In the records below, find the line containing "ASU Preparatory Academy Polytechnic Middle" and restate it and all lines after it exactly, through the last line.

Top of Data listing

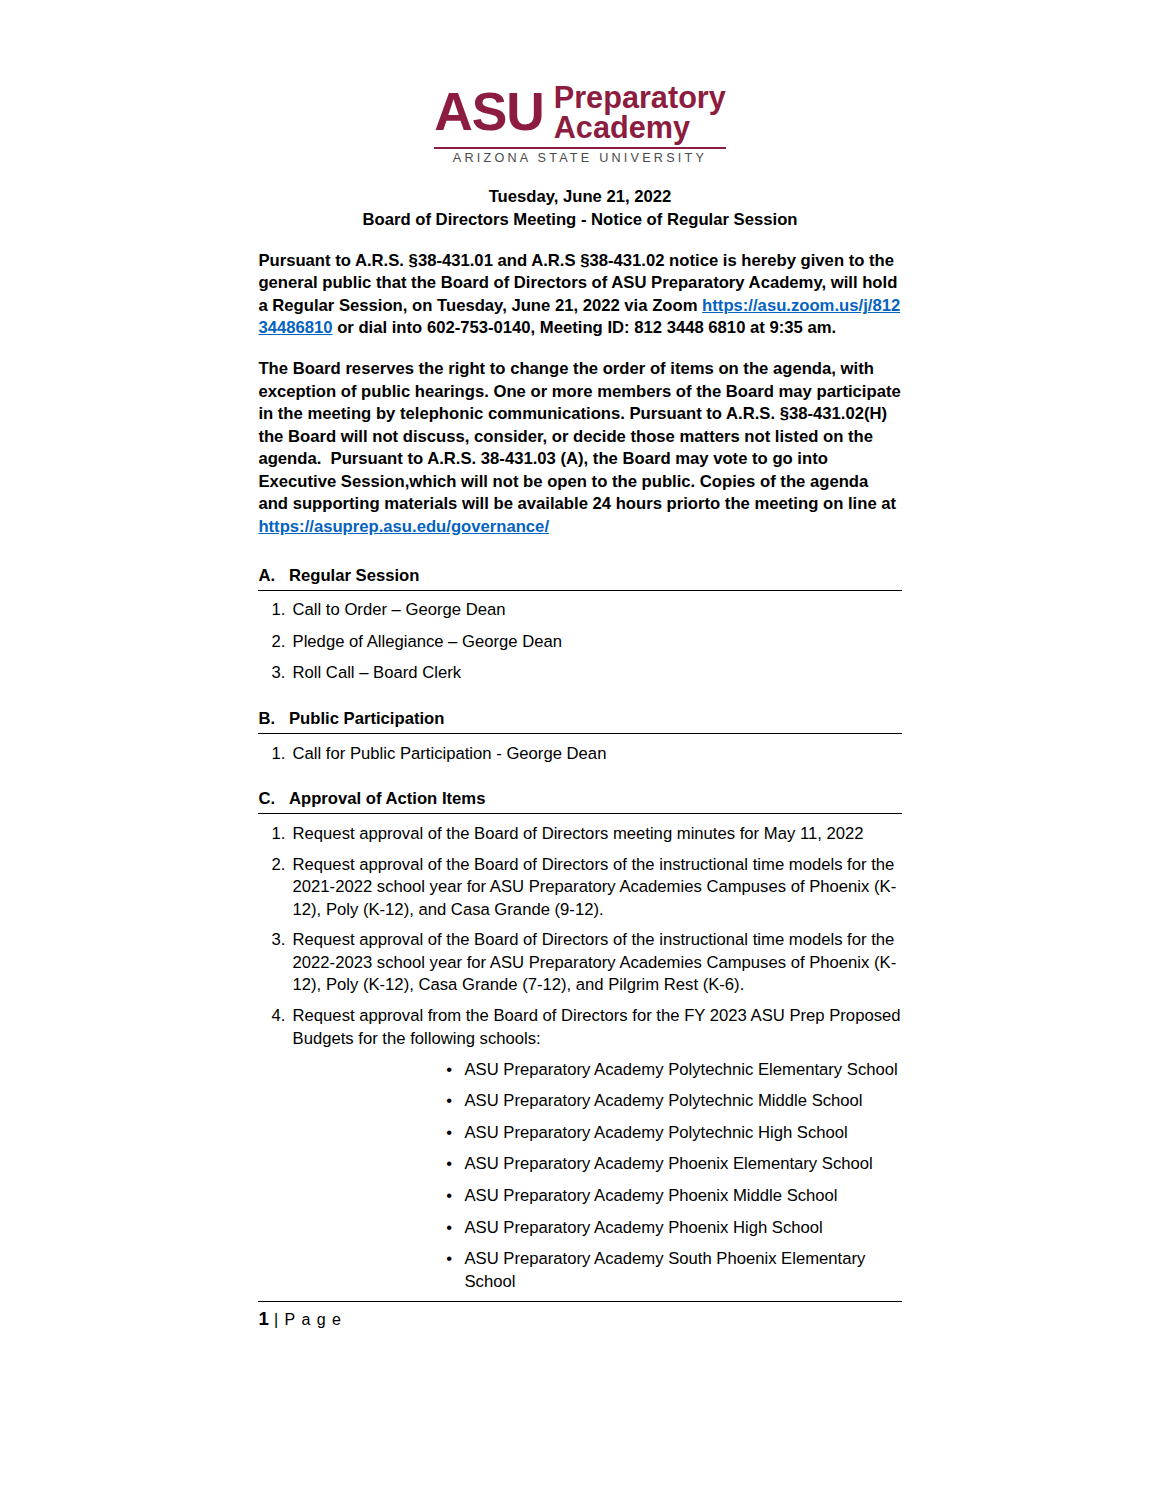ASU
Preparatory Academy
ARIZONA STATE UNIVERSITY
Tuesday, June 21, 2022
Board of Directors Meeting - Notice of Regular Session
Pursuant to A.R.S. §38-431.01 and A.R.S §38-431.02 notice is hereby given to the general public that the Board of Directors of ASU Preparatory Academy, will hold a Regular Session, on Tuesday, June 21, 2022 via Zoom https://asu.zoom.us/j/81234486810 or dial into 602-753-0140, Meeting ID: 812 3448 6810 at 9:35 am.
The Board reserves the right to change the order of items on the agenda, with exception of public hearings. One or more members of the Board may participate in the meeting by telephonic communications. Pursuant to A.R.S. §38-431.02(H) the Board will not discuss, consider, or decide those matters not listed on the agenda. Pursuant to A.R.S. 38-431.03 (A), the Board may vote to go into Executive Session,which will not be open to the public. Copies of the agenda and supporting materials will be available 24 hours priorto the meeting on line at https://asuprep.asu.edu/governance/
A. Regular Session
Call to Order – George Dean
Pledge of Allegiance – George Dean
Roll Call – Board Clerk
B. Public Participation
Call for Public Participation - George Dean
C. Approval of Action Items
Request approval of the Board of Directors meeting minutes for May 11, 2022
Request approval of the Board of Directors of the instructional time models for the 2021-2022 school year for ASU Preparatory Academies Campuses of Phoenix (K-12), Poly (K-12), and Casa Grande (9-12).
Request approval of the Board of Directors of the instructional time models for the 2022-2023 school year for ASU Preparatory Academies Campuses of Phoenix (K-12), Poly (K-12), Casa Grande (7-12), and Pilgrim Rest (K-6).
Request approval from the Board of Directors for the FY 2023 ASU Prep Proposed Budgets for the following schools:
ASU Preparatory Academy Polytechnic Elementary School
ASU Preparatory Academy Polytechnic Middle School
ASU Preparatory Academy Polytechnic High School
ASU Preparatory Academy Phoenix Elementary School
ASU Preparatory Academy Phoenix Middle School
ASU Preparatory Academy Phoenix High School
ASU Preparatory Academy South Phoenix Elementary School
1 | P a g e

Bottom of Data listing

Exercise output –
ASU Preparatory Academy Polytechnic Middle School
ASU Preparatory Academy Polytechnic High School
ASU Preparatory Academy Phoenix Elementary School
ASU Preparatory Academy Phoenix Middle School
ASU Preparatory Academy Phoenix High School
ASU Preparatory Academy South Phoenix Elementary School
1 | P a g e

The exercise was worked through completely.